* EXERCISE REQUIREMENTS
In the listing that follows, print every line exactly and leave the images out.

* PROVIDED DATA
--- START ---

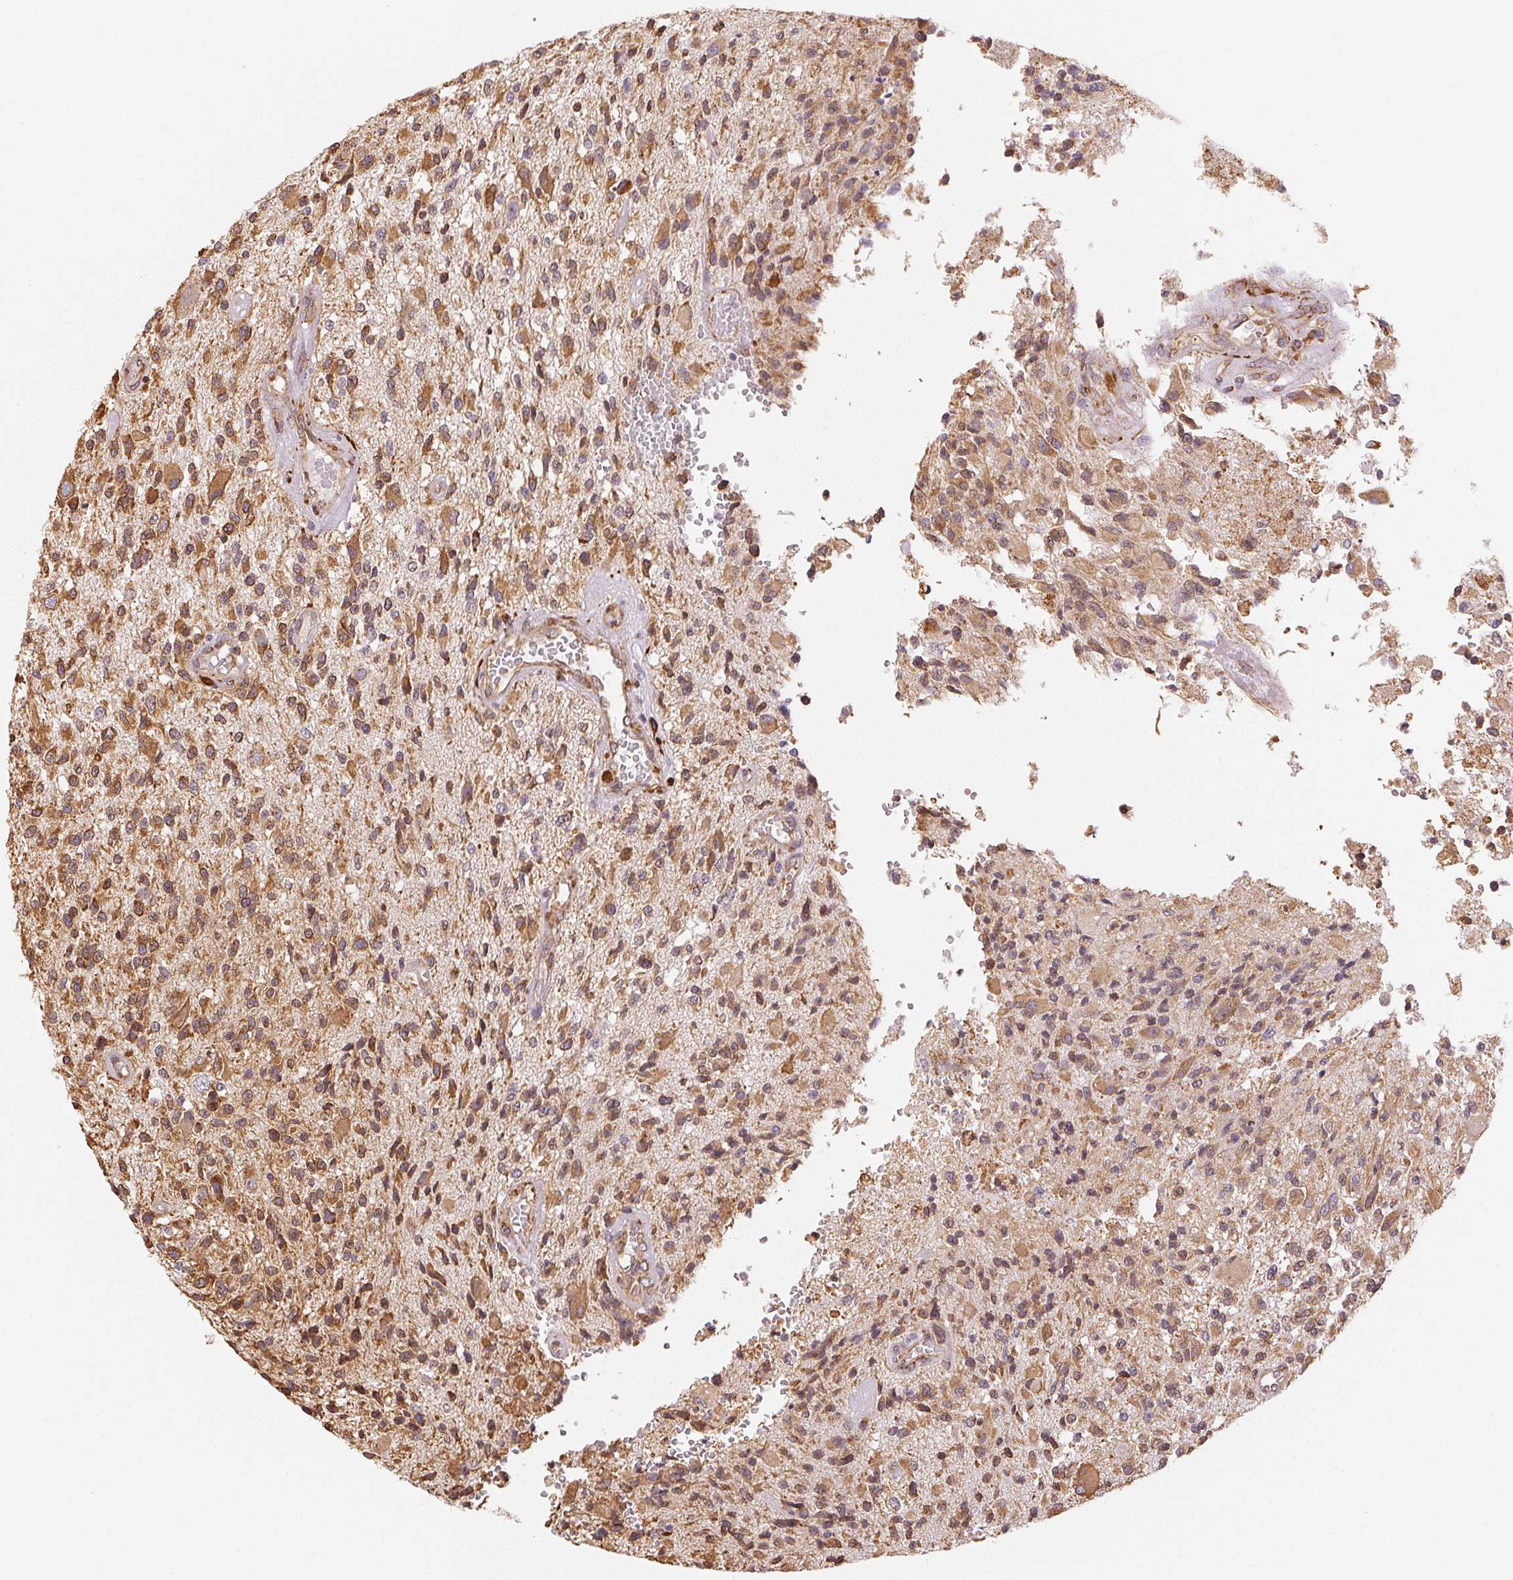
{"staining": {"intensity": "moderate", "quantity": ">75%", "location": "cytoplasmic/membranous"}, "tissue": "glioma", "cell_type": "Tumor cells", "image_type": "cancer", "snomed": [{"axis": "morphology", "description": "Glioma, malignant, High grade"}, {"axis": "topography", "description": "Brain"}], "caption": "Glioma tissue exhibits moderate cytoplasmic/membranous expression in approximately >75% of tumor cells", "gene": "RCN3", "patient": {"sex": "female", "age": 63}}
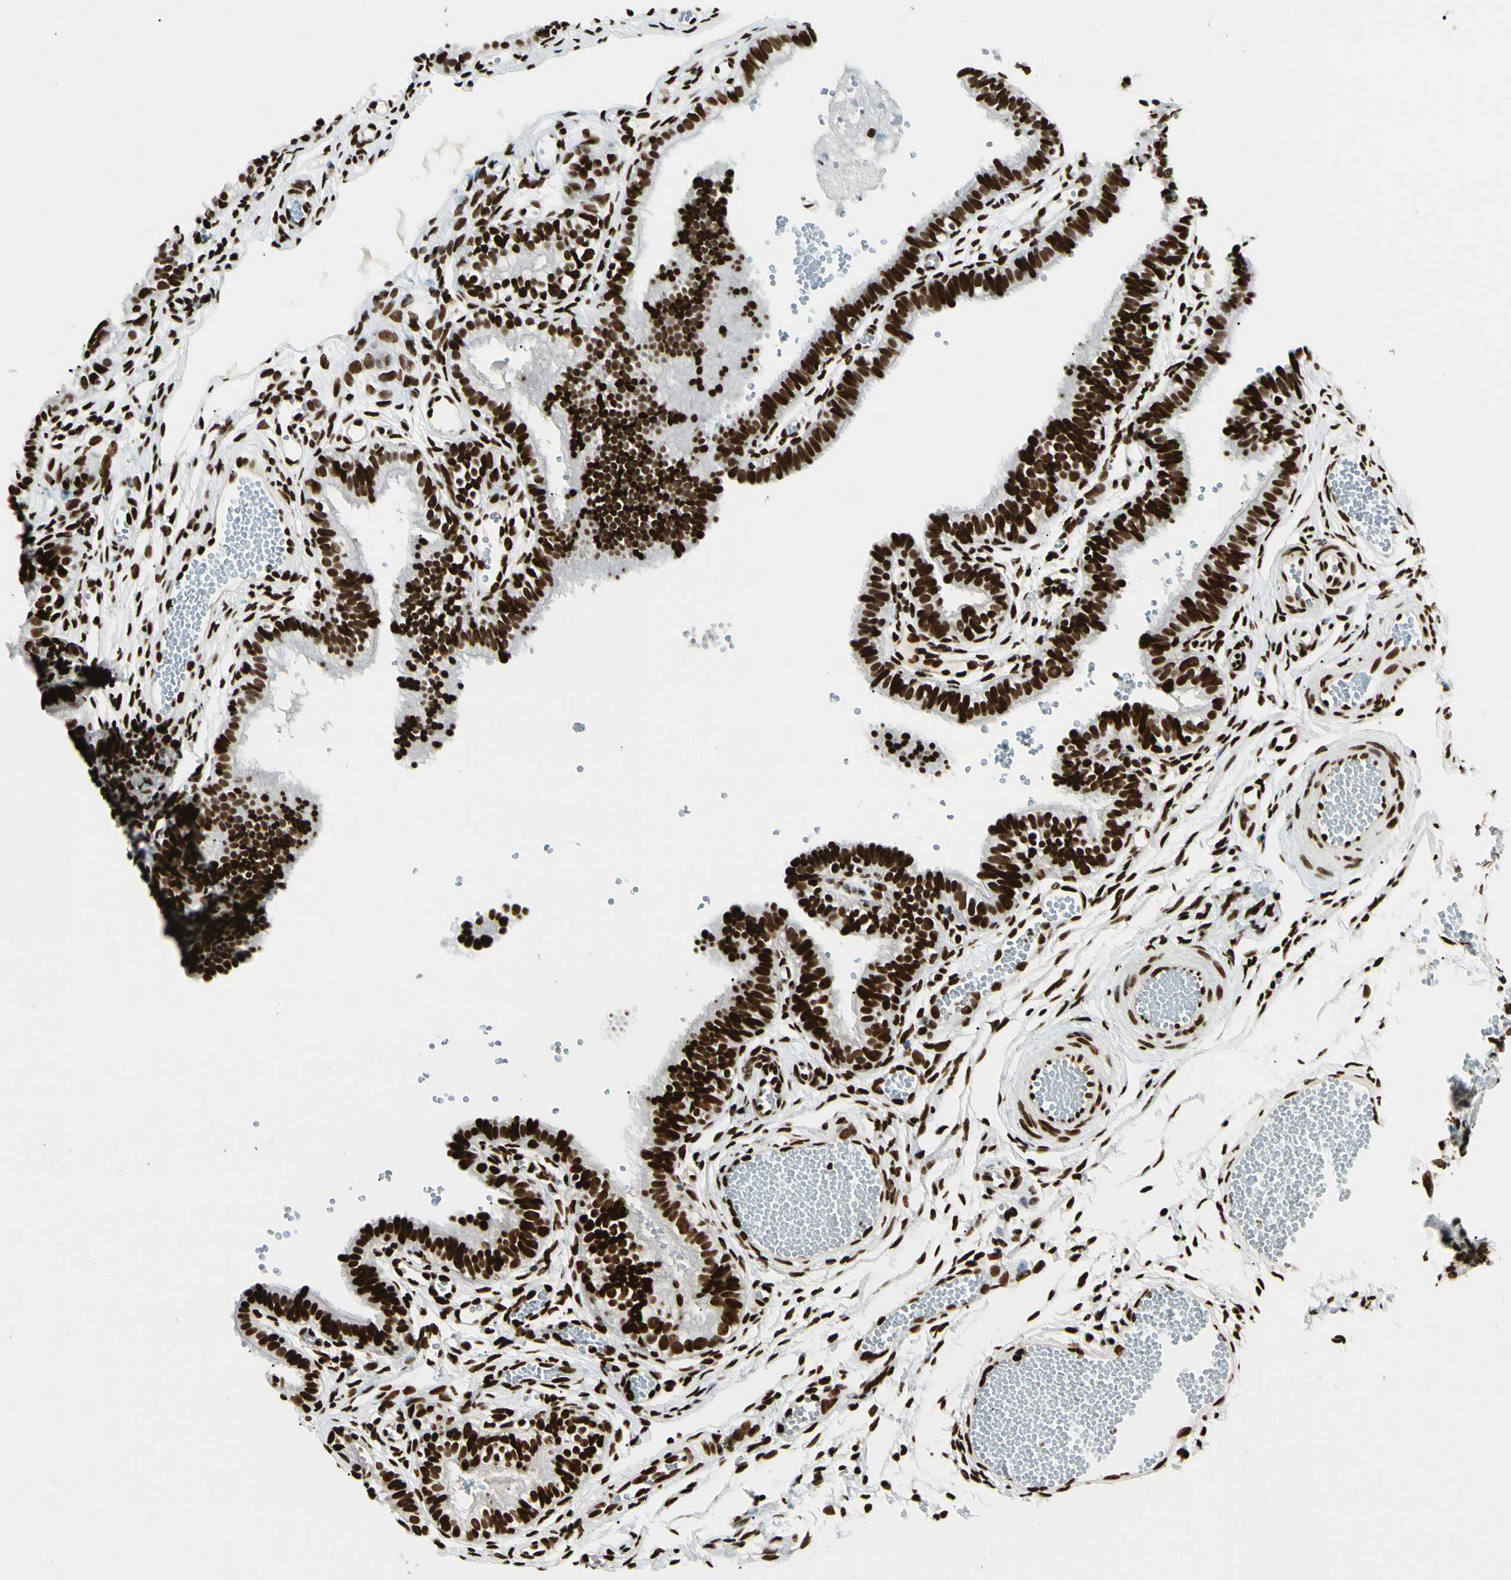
{"staining": {"intensity": "strong", "quantity": ">75%", "location": "nuclear"}, "tissue": "fallopian tube", "cell_type": "Glandular cells", "image_type": "normal", "snomed": [{"axis": "morphology", "description": "Normal tissue, NOS"}, {"axis": "topography", "description": "Fallopian tube"}, {"axis": "topography", "description": "Placenta"}], "caption": "This photomicrograph demonstrates benign fallopian tube stained with immunohistochemistry to label a protein in brown. The nuclear of glandular cells show strong positivity for the protein. Nuclei are counter-stained blue.", "gene": "FUS", "patient": {"sex": "female", "age": 34}}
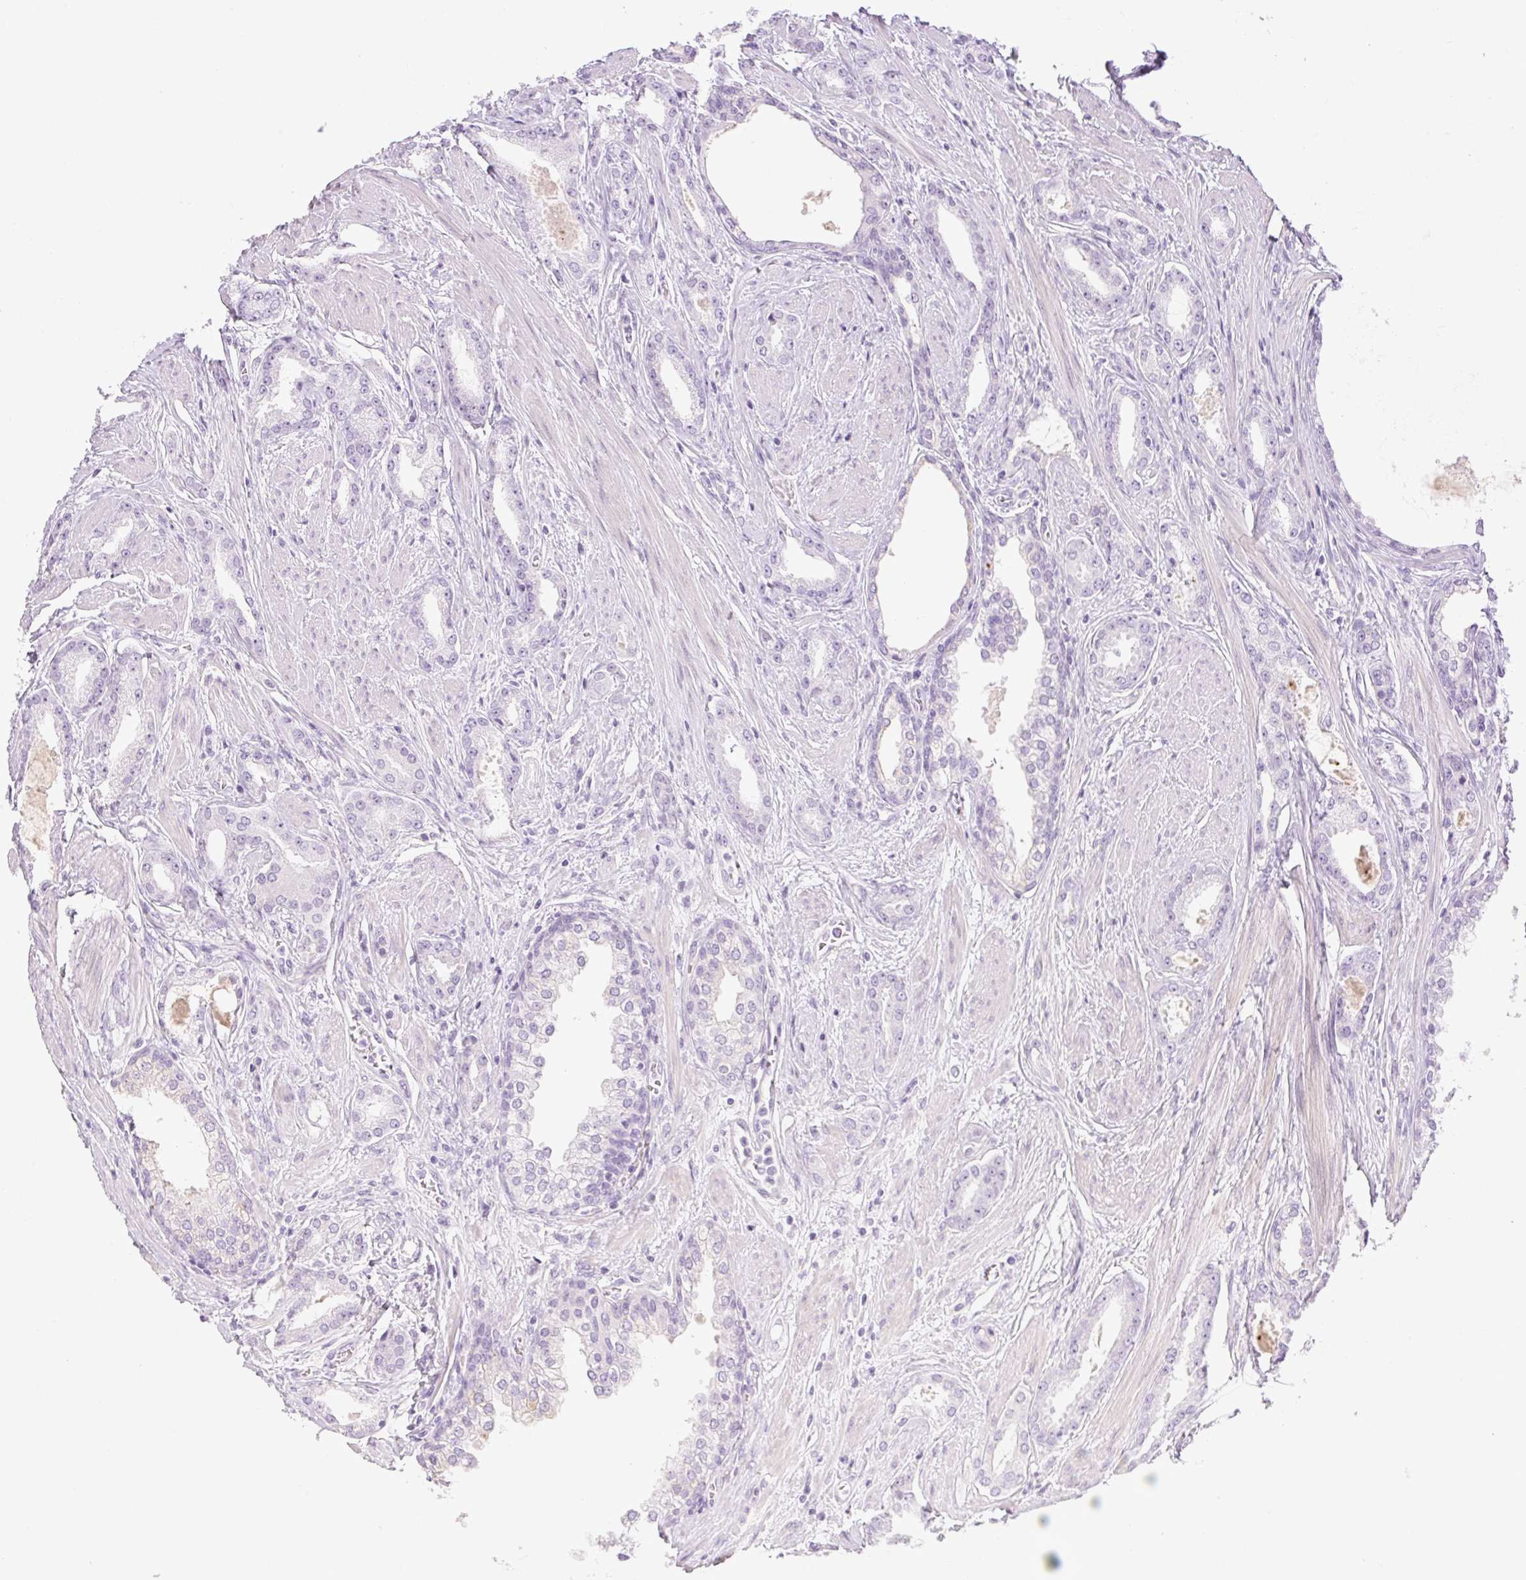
{"staining": {"intensity": "negative", "quantity": "none", "location": "none"}, "tissue": "prostate cancer", "cell_type": "Tumor cells", "image_type": "cancer", "snomed": [{"axis": "morphology", "description": "Adenocarcinoma, Low grade"}, {"axis": "topography", "description": "Prostate"}], "caption": "DAB immunohistochemical staining of human adenocarcinoma (low-grade) (prostate) reveals no significant staining in tumor cells.", "gene": "MIA2", "patient": {"sex": "male", "age": 42}}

--- END ---

* ANSWER
{"staining": {"intensity": "moderate", "quantity": ">75%", "location": "cytoplasmic/membranous"}, "tissue": "glioma", "cell_type": "Tumor cells", "image_type": "cancer", "snomed": [{"axis": "morphology", "description": "Glioma, malignant, High grade"}, {"axis": "topography", "description": "Brain"}], "caption": "Glioma tissue exhibits moderate cytoplasmic/membranous expression in approximately >75% of tumor cells", "gene": "RCN3", "patient": {"sex": "female", "age": 63}}
{"staining": {"intensity": "strong", "quantity": ">75%", "location": "nuclear"}, "tissue": "fallopian tube", "cell_type": "Glandular cells", "image_type": "normal", "snomed": [{"axis": "morphology", "description": "Normal tissue, NOS"}, {"axis": "topography", "description": "Fallopian tube"}, {"axis": "topography", "description": "Placenta"}], "caption": "This photomicrograph demonstrates benign fallopian tube stained with immunohistochemistry to label a protein in brown. The nuclear of glandular cells show strong positivity for the protein. Nuclei are counter-stained blue.", "gene": "FUS", "patient": {"sex": "female", "age": 34}}
{"staining": {"intensity": "negative", "quantity": "none", "location": "none"}, "tissue": "prostate cancer", "cell_type": "Tumor cells", "image_type": "cancer", "snomed": [{"axis": "morphology", "description": "Adenocarcinoma, Low grade"}, {"axis": "topography", "description": "Prostate"}], "caption": "DAB immunohistochemical staining of human adenocarcinoma (low-grade) (prostate) reveals no significant staining in tumor cells.", "gene": "MIA2", "patient": {"sex": "male", "age": 42}}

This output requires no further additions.